Medical marijuana patients will currently be allowed to consume cannabis and not just smoke it as well as use different cannabis extracts and derivatives, the Supreme Court of Canada ruled earlier this month.
The unanimous decision against the federal government expands the definition of medical cannabis beyond the “dried” form. The country’s highest court discovered the current restriction to dried cannabis violates the rights to liberty and security “in a manner that is arbitrary and hence is not in accord with the principles of fundamental justice.”
Restricting medical access to cannabis to a dried form has currently been declared “null and void” Sections 4 and 5 of the Controlled Drug and Substances Act, which does not allow possession and trafficking of non-dried forms of marijuana, will no longer be in effect.

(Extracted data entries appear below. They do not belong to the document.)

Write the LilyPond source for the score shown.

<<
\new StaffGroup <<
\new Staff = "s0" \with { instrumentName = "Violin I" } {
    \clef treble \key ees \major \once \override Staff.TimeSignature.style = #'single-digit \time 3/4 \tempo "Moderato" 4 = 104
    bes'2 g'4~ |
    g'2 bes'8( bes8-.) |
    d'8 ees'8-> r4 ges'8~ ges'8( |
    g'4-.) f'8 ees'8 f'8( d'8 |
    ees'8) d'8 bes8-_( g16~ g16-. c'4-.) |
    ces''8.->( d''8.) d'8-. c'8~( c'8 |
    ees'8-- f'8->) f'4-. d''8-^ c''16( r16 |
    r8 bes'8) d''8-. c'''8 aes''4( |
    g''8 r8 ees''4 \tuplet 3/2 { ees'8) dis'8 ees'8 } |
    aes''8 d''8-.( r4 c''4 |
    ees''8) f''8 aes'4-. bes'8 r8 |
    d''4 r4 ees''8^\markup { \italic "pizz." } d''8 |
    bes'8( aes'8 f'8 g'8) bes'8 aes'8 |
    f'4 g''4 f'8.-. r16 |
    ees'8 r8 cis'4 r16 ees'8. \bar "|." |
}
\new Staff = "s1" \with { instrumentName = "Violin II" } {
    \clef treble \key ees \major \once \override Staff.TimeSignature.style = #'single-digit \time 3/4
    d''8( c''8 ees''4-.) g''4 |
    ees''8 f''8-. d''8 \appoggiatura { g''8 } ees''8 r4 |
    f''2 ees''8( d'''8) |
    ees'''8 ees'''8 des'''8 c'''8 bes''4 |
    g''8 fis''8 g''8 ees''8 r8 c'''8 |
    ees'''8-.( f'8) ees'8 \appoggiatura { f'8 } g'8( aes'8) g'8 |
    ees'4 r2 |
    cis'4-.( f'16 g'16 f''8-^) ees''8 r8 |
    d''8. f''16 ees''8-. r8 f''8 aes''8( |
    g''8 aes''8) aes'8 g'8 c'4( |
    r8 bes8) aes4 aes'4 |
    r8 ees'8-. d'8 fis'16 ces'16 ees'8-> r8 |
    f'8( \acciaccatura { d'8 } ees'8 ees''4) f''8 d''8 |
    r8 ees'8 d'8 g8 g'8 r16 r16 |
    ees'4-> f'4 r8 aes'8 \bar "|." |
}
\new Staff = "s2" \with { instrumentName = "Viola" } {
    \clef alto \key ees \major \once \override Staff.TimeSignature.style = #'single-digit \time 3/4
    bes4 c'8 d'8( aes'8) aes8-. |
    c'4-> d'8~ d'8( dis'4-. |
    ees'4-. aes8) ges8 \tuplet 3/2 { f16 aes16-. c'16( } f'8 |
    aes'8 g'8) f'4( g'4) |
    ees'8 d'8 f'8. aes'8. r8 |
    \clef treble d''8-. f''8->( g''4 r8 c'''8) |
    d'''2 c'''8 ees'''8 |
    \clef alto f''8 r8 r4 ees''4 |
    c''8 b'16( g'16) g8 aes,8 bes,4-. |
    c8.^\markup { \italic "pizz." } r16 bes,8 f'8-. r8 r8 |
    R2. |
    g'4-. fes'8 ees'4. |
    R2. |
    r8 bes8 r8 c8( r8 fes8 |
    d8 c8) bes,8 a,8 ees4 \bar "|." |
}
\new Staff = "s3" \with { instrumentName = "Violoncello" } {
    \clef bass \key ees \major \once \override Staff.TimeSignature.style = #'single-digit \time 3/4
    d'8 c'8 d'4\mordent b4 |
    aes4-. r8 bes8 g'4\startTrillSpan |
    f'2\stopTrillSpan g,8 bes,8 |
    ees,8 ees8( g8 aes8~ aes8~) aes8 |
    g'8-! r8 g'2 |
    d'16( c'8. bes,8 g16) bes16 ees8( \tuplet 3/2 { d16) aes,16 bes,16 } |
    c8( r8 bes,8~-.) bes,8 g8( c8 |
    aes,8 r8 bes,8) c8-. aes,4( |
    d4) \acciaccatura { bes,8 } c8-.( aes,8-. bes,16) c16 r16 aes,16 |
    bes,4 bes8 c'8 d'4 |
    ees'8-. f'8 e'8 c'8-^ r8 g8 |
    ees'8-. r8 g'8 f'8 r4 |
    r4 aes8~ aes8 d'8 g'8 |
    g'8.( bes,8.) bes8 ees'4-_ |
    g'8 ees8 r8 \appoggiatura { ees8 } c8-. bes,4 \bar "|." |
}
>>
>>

The respondent, in this case, Owen Smith, said it was “a very emotional day.”
“I’m proud and really happy today for all those people who are going to benefit from this ruling,” he stated at a press conference in Victoria, B.C.

The result upholds the prior decision by lower courts in British Columbia that stated they went against a person’s right to consume medical cannabis in the form they like.
Various users felt smoking marijuana was potentially harmful. Yet, ways such as brewing cannabis leaves in tea or baking marijuana into edibles left patients vulnerable to being charged with possession and trafficking under the law.

In reference to evidence submitted to the trial judge, it boiled down to forcing a person to select between a legal but not efficient treatment, and an illegal but more effective option.